Well we are two days into the New Year and I found myself pondering New Year’s Resolutions. Every year we are compelled by the masses to create promises about how we will make changes and improve our lives in the New Year. Then, the days tick by, as we desperately try to hold onto our grip of those little or big resolutions….each passing day feeling like we might fail, or maybe we already have. Disappointment sets in…and then possibly binge eating or other unhealthy ways of dealing with the negative feelings of not keeping our resolutions. Does this pattern make you sometimes feel like giving up on New Year’s Resolutions all together? Or maybe you are one of the few that has found a way to do resolutions that don’t leave you feeling like you have no motivation or self-control! If that’s you then I celebrate with you!
For the rest of us still trying to figure out how to be successful with our New Year’s Resolutions:
Let me start by saying that humans have a long history, at least 4,000 years of making New Year’s Resolutions. And the history of this tradition is also fraught with negative feelings. From making promises to the gods to pay off debts and consequently falling out of favour with the gods if this promise wasn’t kept; to thinking about one’s past mistakes and making promises to do better, this tradition, with it’s focus on self-improvement, maybe needs a overhaul? The mindset that the passing year wasn’t good enough and the next year must be better forces us onto a hamster wheel that keeps going around and around. Every year will be a failure if the next year always has to be better. Maybe we just need a perspective shift and the freedom to shift from tradition to recreating New Year’s Resolutions.
Here are some alternatives and ideas for how to create New Year’s Resolutions that don’t leave you feeling crappy by February:
- Choose a goal, then make your resolution to begin to take steps towards that goal: for example, if your goal is eating healthier, then choose to eliminate one unhealthy food item from your diet, or commit to eating more veggies. Just pick one small step at a time!
- Change the focus: New Year’s Resolutions are generally self-focused…how can you shift the focus to someone else? Is there something you can do for someone else this year?
- Don’t focus on flaws or past mistakes: Resolve to to celebrate some aspect of who you are and what makes you uniquely you rather then focusing on what’s wrong with yourself or your habits!
- Focus on what you want to move towards, not what you want to move away from!
- Practice Gratitude while driving to work, to pick up your kids, or to order take out. Gratitude helps us remember the things that are good that often get overlooked!
- Challenge yourself, dig deep for changes to occur, but don’t get frustrated with yourself when it takes longer then you expected or wanted. Be committed to the process, but let the process unfold, don’t quite and don’t rush it. Be patient with yourself…after all you have the whole year.

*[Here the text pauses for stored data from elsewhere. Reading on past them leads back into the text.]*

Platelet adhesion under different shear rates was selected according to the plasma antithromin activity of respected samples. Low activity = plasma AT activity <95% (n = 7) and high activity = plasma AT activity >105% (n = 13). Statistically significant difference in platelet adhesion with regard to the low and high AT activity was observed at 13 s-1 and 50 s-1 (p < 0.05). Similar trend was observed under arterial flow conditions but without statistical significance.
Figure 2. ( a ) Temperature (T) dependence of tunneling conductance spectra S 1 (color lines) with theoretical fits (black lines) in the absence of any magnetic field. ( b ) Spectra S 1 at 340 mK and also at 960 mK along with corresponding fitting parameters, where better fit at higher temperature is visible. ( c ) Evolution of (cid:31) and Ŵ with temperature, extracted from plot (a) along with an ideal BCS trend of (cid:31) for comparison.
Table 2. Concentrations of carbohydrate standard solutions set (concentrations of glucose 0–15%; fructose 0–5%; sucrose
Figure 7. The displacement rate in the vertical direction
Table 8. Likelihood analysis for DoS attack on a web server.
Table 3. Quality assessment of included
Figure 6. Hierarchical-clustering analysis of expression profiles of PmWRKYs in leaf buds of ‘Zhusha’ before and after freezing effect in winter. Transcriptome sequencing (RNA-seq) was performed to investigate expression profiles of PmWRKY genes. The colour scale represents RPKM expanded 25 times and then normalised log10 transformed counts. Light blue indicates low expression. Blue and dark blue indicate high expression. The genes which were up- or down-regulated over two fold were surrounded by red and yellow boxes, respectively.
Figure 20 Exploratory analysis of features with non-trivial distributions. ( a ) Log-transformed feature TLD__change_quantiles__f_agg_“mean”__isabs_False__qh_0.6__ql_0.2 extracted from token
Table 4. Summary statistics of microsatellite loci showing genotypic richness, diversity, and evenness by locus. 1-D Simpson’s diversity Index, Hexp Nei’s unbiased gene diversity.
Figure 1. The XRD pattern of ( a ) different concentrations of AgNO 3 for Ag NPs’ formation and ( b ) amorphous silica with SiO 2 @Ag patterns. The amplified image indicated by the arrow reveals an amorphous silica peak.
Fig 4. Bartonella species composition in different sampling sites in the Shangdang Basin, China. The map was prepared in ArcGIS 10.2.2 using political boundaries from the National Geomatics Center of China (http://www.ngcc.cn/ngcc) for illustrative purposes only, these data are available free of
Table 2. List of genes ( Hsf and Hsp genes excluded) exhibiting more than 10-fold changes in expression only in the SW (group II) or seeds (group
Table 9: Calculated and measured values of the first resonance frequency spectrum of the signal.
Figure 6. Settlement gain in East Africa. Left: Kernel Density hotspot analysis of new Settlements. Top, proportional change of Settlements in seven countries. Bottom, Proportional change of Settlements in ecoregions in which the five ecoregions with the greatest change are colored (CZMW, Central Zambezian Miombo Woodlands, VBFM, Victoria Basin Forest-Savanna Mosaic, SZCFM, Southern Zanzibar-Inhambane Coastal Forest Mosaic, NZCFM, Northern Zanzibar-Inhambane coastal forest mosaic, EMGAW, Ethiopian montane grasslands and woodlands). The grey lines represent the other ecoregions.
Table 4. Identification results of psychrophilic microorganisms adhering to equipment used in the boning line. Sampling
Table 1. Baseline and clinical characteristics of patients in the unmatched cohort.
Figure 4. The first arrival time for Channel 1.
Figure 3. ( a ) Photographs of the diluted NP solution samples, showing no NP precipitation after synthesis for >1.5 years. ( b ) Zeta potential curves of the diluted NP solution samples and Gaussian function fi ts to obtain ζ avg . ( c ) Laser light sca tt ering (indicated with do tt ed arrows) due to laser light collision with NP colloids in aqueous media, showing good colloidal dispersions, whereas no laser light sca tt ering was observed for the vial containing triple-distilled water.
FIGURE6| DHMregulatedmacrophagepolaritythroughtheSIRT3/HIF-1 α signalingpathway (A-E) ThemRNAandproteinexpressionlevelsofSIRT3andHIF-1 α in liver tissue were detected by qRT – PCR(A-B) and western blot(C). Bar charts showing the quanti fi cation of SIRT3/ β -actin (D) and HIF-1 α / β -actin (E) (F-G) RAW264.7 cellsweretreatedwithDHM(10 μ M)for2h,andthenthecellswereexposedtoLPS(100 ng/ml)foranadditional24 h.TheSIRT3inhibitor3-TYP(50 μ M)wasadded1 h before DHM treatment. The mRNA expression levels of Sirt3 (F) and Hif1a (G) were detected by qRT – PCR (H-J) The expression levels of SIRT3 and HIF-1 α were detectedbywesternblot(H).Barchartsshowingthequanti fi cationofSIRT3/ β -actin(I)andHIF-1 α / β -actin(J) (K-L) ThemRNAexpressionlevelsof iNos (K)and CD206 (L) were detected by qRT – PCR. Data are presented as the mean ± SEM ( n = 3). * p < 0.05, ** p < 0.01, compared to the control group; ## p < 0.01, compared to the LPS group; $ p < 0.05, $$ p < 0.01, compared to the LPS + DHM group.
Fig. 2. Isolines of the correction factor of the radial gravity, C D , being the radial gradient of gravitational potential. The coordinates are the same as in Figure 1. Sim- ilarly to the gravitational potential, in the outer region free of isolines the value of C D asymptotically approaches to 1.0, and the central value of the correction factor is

- Spend time remembering your special moments and achievements from the year that is passing!
- Challenge yourself to do something that goes completely against your nature and personality and have fun with it, whether it’s jumping out of a plane (skydiving), creating a piece of art, building a coffee table, reading a book, or whatever it is that you don’t do often cause it wouldn’t quite be you…give it a try….even if the painting turns out awful….enjoy the process!
This year I only made one New Year’s Resolution. To start my own Christmas Traditions. I have my goal, but how it turns out is part of the process and adventure. Happy New Year: I hope it’s filled with a new, inspiring alternative to unattainable resolutions!